> DATA UNDER STUDY
=== Section Start ===

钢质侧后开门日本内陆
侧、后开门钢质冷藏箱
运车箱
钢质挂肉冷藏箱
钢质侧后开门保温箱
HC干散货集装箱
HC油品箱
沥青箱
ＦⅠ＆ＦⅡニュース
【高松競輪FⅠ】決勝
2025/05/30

=== Section End ===
=== Section Start ===

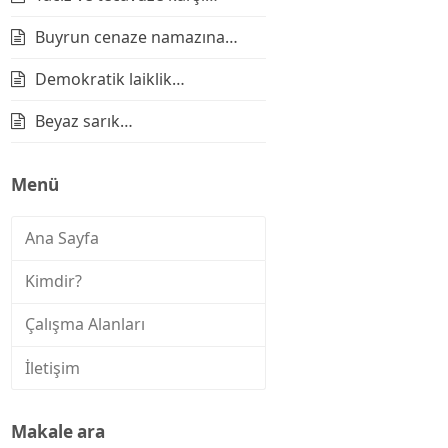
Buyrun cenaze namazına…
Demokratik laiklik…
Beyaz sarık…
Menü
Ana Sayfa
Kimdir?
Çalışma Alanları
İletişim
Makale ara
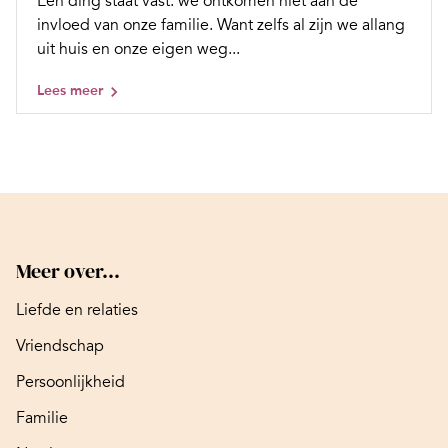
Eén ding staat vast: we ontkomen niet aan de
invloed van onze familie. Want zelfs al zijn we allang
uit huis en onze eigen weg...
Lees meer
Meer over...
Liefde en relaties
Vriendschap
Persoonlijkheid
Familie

=== Section End ===
=== Section Start ===

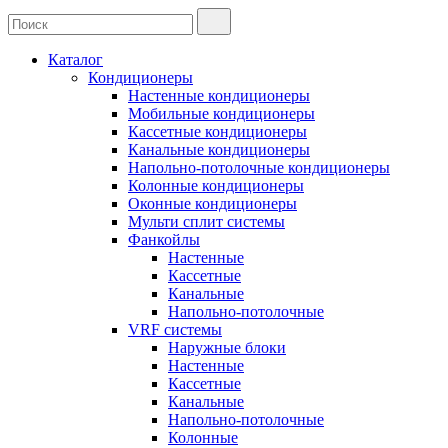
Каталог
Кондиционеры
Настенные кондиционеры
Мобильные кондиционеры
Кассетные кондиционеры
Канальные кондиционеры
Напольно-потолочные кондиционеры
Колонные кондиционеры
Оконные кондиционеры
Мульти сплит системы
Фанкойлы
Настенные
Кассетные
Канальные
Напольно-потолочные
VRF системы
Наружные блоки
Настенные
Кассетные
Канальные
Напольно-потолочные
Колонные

=== Section End ===

> YOUR OBJECTIVE
Only lines that hold the string "onze" belong in the answer, so copy every one of them from the records.

> TASK SOLUTION
invloed van onze familie. Want zelfs al zijn we allang
uit huis en onze eigen weg...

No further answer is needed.